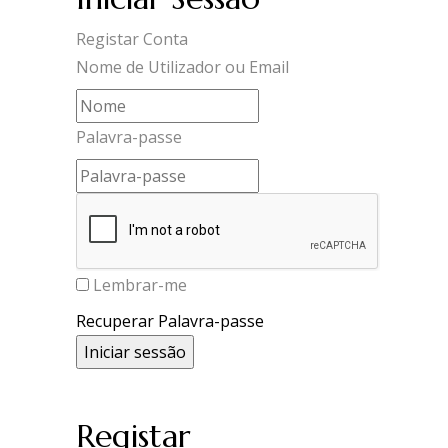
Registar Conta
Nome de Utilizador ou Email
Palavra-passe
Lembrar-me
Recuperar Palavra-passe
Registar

——————

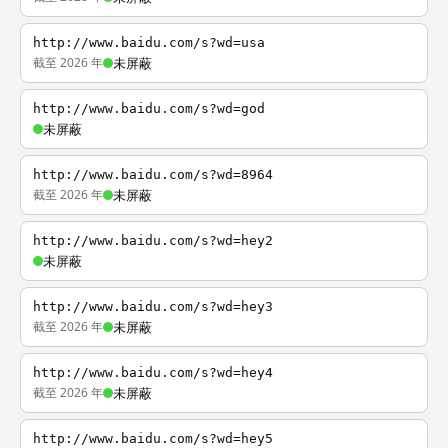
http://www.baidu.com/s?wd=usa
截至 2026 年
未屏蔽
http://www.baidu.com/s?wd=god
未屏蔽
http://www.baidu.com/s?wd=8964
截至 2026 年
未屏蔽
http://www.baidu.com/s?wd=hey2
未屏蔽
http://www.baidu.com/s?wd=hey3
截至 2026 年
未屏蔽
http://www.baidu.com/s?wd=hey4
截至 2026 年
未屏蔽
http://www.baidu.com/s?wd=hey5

——————

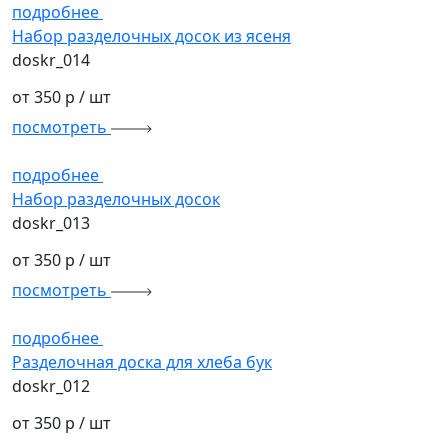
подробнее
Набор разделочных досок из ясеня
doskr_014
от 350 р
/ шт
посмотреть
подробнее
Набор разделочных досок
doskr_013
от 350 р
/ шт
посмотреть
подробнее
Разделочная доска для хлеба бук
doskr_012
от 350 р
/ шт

——————

Find every line in the items above that contains the string "passe", and copy each one.

Palavra-passe
Recuperar Palavra-passe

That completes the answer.